# 90's PS1 Users: What Game Is This?



## tomah (Sep 17, 2010)

I had a game in the 90's that I got really engrossed in on the PS1 (I think), circa 1995.

It was a point 'n click style, solve the problem sort of game, where you move the guy through scenes and problems, etc.

If I remember correctly, it begins in France and spends most of the time in Europe. The main character you're controlling is a casually dressed American with blonde hair.

Near the beginning, there's a bit where you had to drug this guy standing holding a glass of wine, in order to get to the back of his gallery and see where boxes of stuff were going to.

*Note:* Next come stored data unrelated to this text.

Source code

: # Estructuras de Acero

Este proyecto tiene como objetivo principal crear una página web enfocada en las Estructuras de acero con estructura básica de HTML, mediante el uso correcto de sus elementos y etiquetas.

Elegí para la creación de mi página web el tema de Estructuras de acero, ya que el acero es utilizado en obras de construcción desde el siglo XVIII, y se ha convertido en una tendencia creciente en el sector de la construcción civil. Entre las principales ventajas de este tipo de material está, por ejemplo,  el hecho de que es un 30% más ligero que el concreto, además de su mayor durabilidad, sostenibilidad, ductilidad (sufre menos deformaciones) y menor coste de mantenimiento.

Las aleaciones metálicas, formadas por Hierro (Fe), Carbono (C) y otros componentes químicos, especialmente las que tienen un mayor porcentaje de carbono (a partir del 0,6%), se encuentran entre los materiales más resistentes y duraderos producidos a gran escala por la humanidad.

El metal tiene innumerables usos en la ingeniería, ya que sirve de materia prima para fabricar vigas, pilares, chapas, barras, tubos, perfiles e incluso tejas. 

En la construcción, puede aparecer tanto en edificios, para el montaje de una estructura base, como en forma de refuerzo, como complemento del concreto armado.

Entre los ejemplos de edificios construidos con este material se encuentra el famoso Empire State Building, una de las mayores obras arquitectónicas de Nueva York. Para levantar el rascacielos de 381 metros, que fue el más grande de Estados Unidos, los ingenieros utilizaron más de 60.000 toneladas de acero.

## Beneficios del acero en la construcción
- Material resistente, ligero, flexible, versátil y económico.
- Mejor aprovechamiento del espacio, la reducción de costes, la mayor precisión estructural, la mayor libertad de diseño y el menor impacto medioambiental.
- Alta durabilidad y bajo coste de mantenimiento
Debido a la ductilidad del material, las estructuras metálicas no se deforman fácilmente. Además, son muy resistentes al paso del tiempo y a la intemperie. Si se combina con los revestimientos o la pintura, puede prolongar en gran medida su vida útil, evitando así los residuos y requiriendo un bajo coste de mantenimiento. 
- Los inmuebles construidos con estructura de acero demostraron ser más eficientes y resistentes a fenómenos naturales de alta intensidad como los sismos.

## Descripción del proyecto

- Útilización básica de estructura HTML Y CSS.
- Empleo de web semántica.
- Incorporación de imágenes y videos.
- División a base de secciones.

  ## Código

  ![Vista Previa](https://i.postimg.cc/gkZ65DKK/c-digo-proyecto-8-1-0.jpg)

Can anyone help? I know it's vague, but it's doing my nut in! :wall:


----------



## Daniel C (Jul 17, 2010)

Broken Sword?


----------



## tomah (Sep 17, 2010)

Freakin' genius!


----------



## grant_evans (Mar 2, 2008)

yep deffo broken sword. brilliant game imo.

edit: from what youv'e said i think it might be broken sword 2.


----------



## d7ve_b (Jul 1, 2010)

Daniel C - that's some impressive 90's computer game knowledge.....

Geeeeeeeeek


----------



## tomah (Sep 17, 2010)

Awesome game.

You know a good game when you're sad that you've completed it. This game kept me up, and made me pull my hair out at times (before the days of googling cheats, for me anyway), but I loved it.

It was definitely Shadow of the Templars. I remember the guy farting at the docks, etc.

It seems to have had a bit of a revival from the Wiki entry, with versions coming out on the DS, iPhone, iPad, and more.


----------